== What the task requires ==
Output the first line below and each one after it, exactly, up to and including the line holding "تجد رابط تحميل الحلول بعد، فذلك يعني أننا". Pictures should not be copied.

== Stored data entries ==
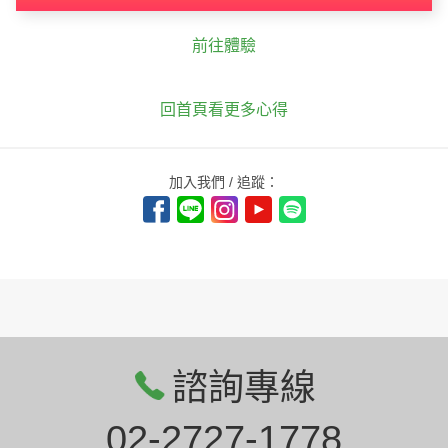
前往體驗
回首頁看更多心得
加入我們 / 追蹤：
諮詢專線
02-2727-1778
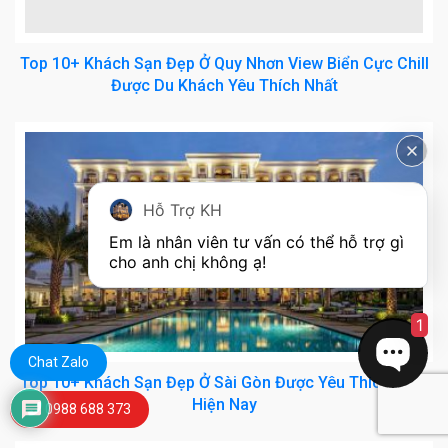
Top 10+ Khách Sạn Đẹp Ở Quy Nhơn View Biển Cực Chill
Được Du Khách Yêu Thích Nhất
Hỗ Trợ KH
Em là nhân viên tư vấn có thể hỗ trợ gì 
cho anh chị không ạ! 
1
Chat Zalo
Top 10+ Khách Sạn Đẹp Ở Sài Gòn Được Yêu Thích Nhất
Hiện Nay
0988 688 373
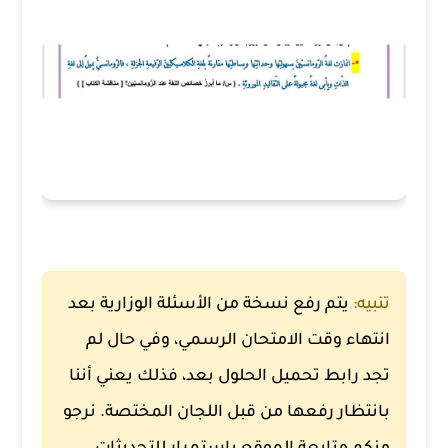
تنبيه:
يتم رفع نسخة من الأسئلة الوزارية بعد
انتهاء وقت الامتحان الرسمي، وفي حال لم
تجد رابط تحميل الحلول بعد، فذلك يعني أننا
بانتظار رفعها من قبل اللجان المختصة. نرجو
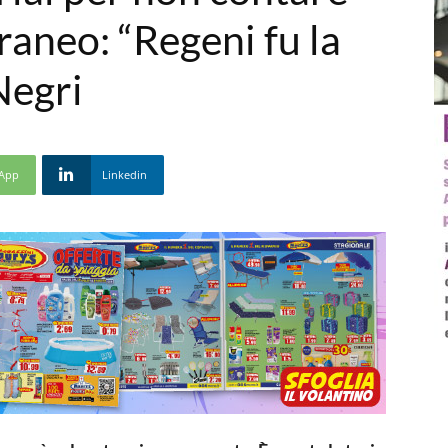
raneo: “Regeni fu la
Negri
App
Linkedin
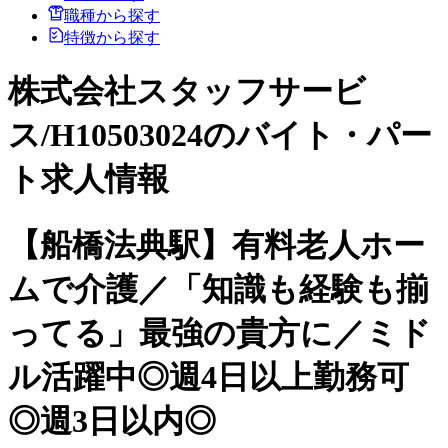
職種から探す
特徴から探す
株式会社スタッフサービ
ス/H10503024のバイト・パー
ト求人情報
【船橋法典駅】有料老人ホー
ムで介護／「知識も経験も揃
ってる」最強の貴方に／ミド
ル活躍中◎週4日以上勤務可
◎週3日以内◎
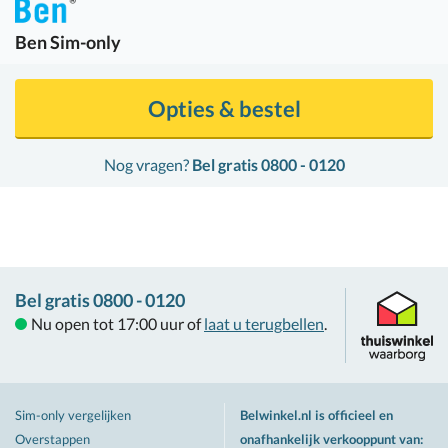
Ben
Sim-only
Opties & bestel
Nog vragen?
Bel gratis 0800 - 0120
Bel gratis 0800 - 0120
Nu open tot 17:00 uur of
laat u terugbellen
.
Sim-only vergelijken
Belwinkel.nl is officieel en
Overstappen
onafhankelijk verkooppunt van
:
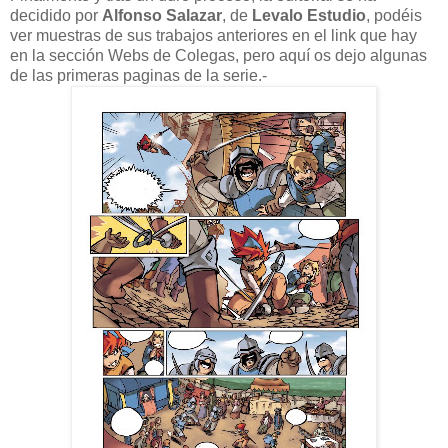
decidido por
Alfonso Salazar
, de
Levalo Estudio
, podéis
ver muestras de sus trabajos anteriores en el link que hay
en la sección Webs de Colegas, pero aquí os dejo algunas
de las primeras paginas de la serie.-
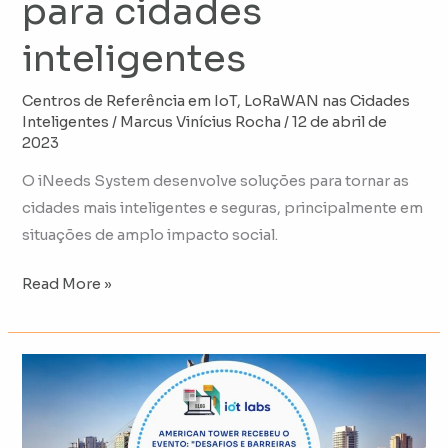
para cidades
inteligentes
Centros de Referência em IoT
,
LoRaWAN nas Cidades
Inteligentes
/
Marcus Vinícius Rocha
/
12 de abril de
2023
O iNeeds System desenvolve soluções para tornar as
cidades mais inteligentes e seguras, principalmente em
situações de amplo impacto social.
Read More »
American
Tower
recebeu
o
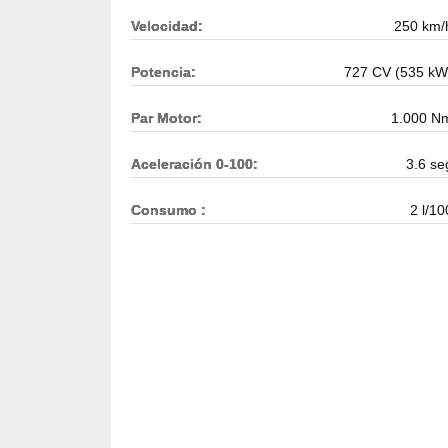
Velocidad:
250 km/
Potencia:
727 CV (535 kW
Par Motor:
1.000 N
Aceleración 0-100:
3.6 se
Consumo :
2 l/10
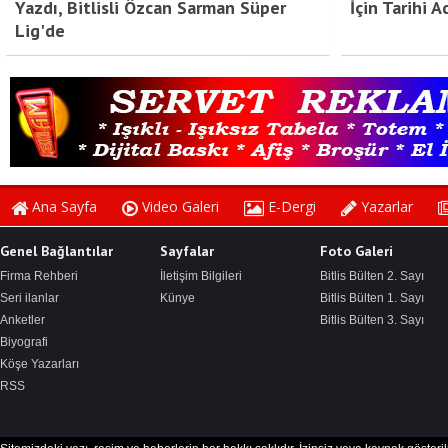
Yazdı, Bitlisli Özcan Sarman Süper
İçin Tarihi 
Lig'de
Ana Sayfa
Video Galeri
E-Dergi
Yazarlar
Genel Bağlantılar
Sayfalar
Foto Galeri
Firma Rehberi
İletişim Bilgileri
Bitlis Bülten 2. Sayı
Seri ilanlar
Künye
Bitlis Bülten 1. Sayı
Anketler
Bitlis Bülten 3. Sayı
Biyografi
Köşe Yazarları
RSS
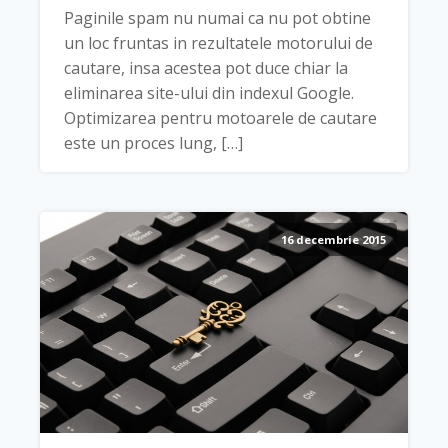
Paginile spam nu numai ca nu pot obtine
un loc fruntas in rezultatele motorului de
cautare, insa acestea pot duce chiar la
eliminarea site-ului din indexul Google.
Optimizarea pentru motoarele de cautare
este un proces lung, […]
16 decembrie 2015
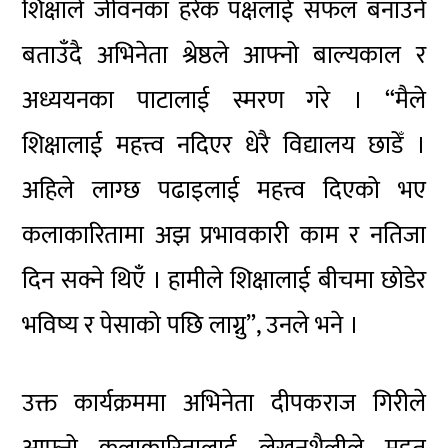
शिक्षाले जीवनका हरेक पक्षलाई सफल बनाउने
बताउँदै अभिनेता श्रेष्ठले आफ्नो बाल्यकाल र
अध्ययनका पाटालाई स्मरण गरे । “मैले
शिक्षालाई महत्त्व नदिएर धेरै विद्यालय छाडेँ ।
अहिले लाग्छ पढाइलाई महत्त्व दिएको भए
कलाकारितामा अझ प्रभावकारी काम र नतिजा
दिन सक्ने थिएँ । हामीले शिक्षालाई बीचमा छोडेर
भविष्य र पेसाको पछि लाग्नु”, उनले भने ।
उक्त कार्यक्रममा अभिनेता दीपकराज गिरीले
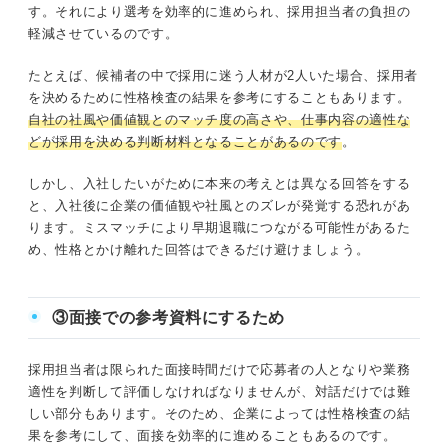
す。それにより選考を効率的に進められ、採用担当者の負担の
軽減させているのです。
たとえば、候補者の中で採用に迷う人材が2人いた場合、採用者
を決めるために性格検査の結果を参考にすることもあります。
自社の社風や価値観とのマッチ度の高さや、仕事内容の適性な
どが採用を決める判断材料となることがあるのです
。
しかし、入社したいがために本来の考えとは異なる回答をする
と、入社後に企業の価値観や社風とのズレが発覚する恐れがあ
ります。ミスマッチにより早期退職につながる可能性があるた
め、性格とかけ離れた回答はできるだけ避けましょう。
③面接での参考資料にするため
採用担当者は限られた面接時間だけで応募者の人となりや業務
適性を判断して評価しなければなりませんが、対話だけでは難
しい部分もあります。そのため、企業によっては性格検査の結
果を参考にして、面接を効率的に進めることもあるのです。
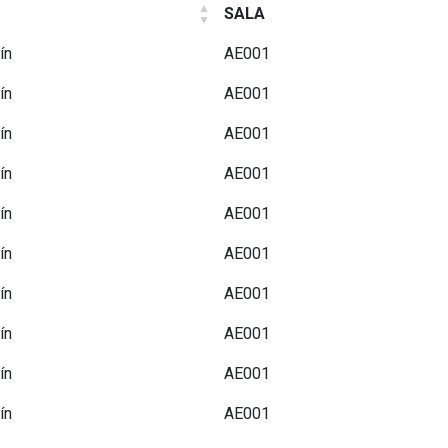
SALA
ín
AE001
ín
AE001
ín
AE001
ín
AE001
ín
AE001
ín
AE001
ín
AE001
ín
AE001
ín
AE001
ín
AE001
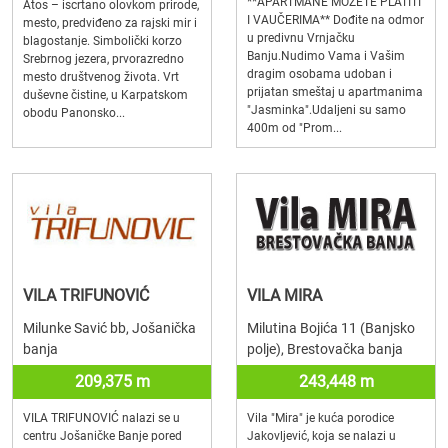
**APARTMANE MOŽETE PLATITI
Atos – iscrtano olovkom prirode,
I VAUČERIMA** Dođite na odmor
mesto, predviđeno za rajski mir i
u predivnu Vrnjačku
blagostanje. Simbolički korzo
Banju.Nudimo Vama i Vašim
Srebrnog jezera, prvorazredno
dragim osobama udoban i
mesto društvenog života. Vrt
prijatan smeštaj u apartmanima
duševne čistine, u Karpatskom
"Jasminka".Udaljeni su samo
obodu Panonsko...
400m od "Prom...
VILA TRIFUNOVIĆ
VILA MIRA
Milunke Savić bb, Jošanička
Milutina Bojića 11 (Banjsko
banja
polje), Brestovačka banja
209,375 m
243,448 m
VILA TRIFUNOVIĆ nalazi se u
Vila "Mira" je kuća porodice
centru Jošaničke Banje pored
Jakovljević, koja se nalazi u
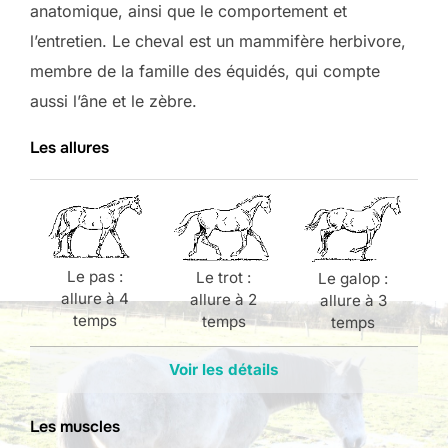
anatomique, ainsi que le comportement et
l’entretien. Le cheval est un mammifère herbivore,
membre de la famille des équidés, qui compte
aussi l’âne et le zèbre.
Les allures
Le pas :
Le trot :
Le galop :
allure à 4
allure à 2
allure à 3
temps
temps
temps
Voir les détails
Les muscles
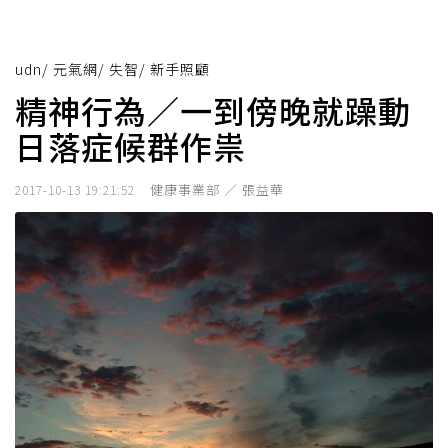
udn
/
元氣網
/
失智
/
新手照顧
精神行為／一到傍晚就躁動
日落症候群作祟
健康事業部 ／ 張益華
2017-10-13 19:21:52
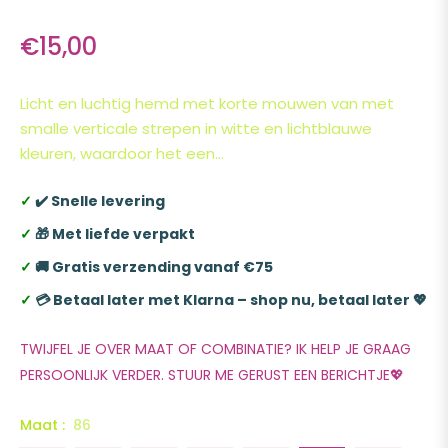
€15,00
Normale
prijs
Licht en luchtig hemd met korte mouwen van met
smalle verticale strepen in witte en lichtblauwe
kleuren, waardoor het een...
✓
✔️ Snelle levering
✓
🎁 Met liefde verpakt
✓
🚚 Gratis verzending vanaf €75
✓
💳 Betaal later met Klarna – shop nu, betaal later 💖
TWIJFEL JE OVER MAAT OF COMBINATIE? IK HELP JE GRAAG
PERSOONLIJK VERDER. STUUR ME GERUST EEN BERICHTJE💖
Maat :
86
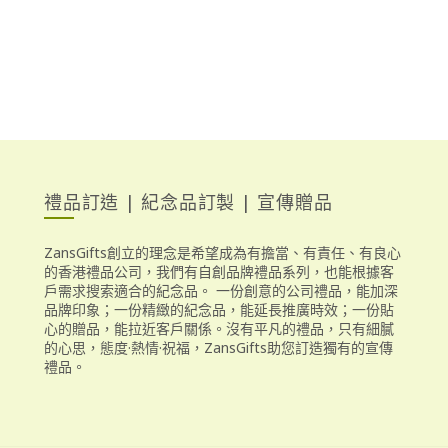
禮品訂造 | 紀念品訂製 | 宣傳贈品
ZansGifts創立的理念是希望成為有擔當、有責任、有良心
的香港禮品公司，我們有自創品牌禮品系列，也能根據客
戶需求搜索適合的紀念品。 一份創意的公司禮品，能加深
品牌印象；一份精緻的紀念品，能延長推廣時效；一份貼
心的贈品，能拉近客戶關係。沒有平凡的禮品，只有細膩
的心思，態度·熱情·祝福，ZansGifts助您訂造獨有的宣傳
禮品。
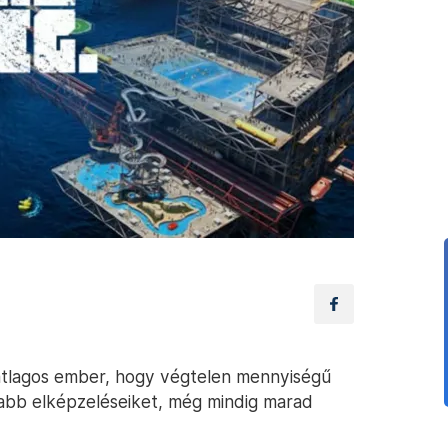
 átlagos ember, hogy végtelen mennyiségű
dabb elképzeléseiket, még mindig marad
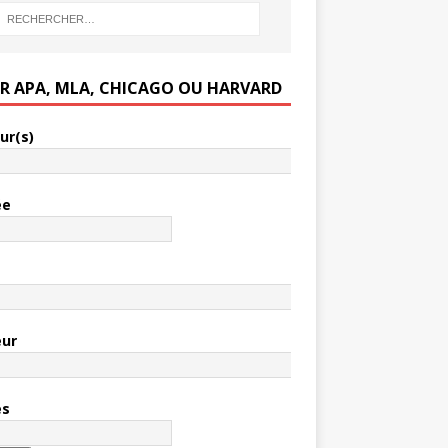
ER APA, MLA, CHICAGO OU HARVARD
ur(s)
ée
e
eur
es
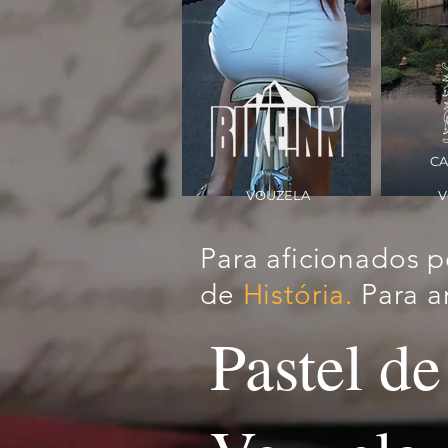
CA
VOUZELA
V
Para aficionados 
de
História.
Para 
Pastel de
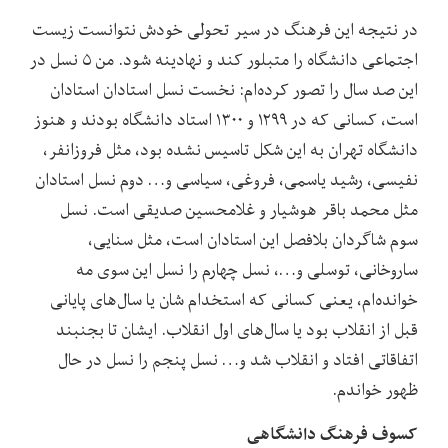
در نتیجه این فرهنگ در سیر تحولی خودش نتوانست زیست
اجتماعی دانشگاه را متبلور کند و نهادینه شود. من ۵ نسل در
این صد سال را تصور کرده‌ام: نخست نسل استادان استادان
است، کسانی که در ۱۲۹۹ و ۱۳۰۰ استاد دانشگاه بودند و هنوز
دانشگاه تهران به این شکل تاسیس نشده بود، مثل فروزانفر،
نفیسی، رشید یاسمی، فروغی، سیاسی و… دوم نسل استادان
مثل محمد باقر هوشیار و غلامحسین صدیقی است. نسل
سوم شاگردان بلافصل این استادان است، مثل سنایی،
ساروخانی، توسلی و…، نسل چهارم را نسل این سوی مه
خوانده‌ام، یعنی کسانی که استخدام شان یا سال‌های پایانی
قبل از انقلاب بود یا سال‌های اول انقلاب. ایشان تا بجنبند
اتفاقاتی افتاد و انقلاب شد و… نسل پنجم را نسل در حال
ظهور خواندم.
کسوف فرهنگ دانشگاهی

== Result ==
前往體驗
回首頁看更多心得
加入我們 / 追蹤：
諮詢專線
02-2727-1778
Top 10+ Khách Sạn Đẹp Ở Quy Nhơn View Biển Cực Chill
Được Du Khách Yêu Thích Nhất
Hỗ Trợ KH
Em là nhân viên tư vấn có thể hỗ trợ gì 
cho anh chị không ạ! 
1
Chat Zalo
Top 10+ Khách Sạn Đẹp Ở Sài Gòn Được Yêu Thích Nhất
Hiện Nay
0988 688 373
تنبيه:
يتم رفع نسخة من الأسئلة الوزارية بعد
انتهاء وقت الامتحان الرسمي، وفي حال لم
تجد رابط تحميل الحلول بعد، فذلك يعني أننا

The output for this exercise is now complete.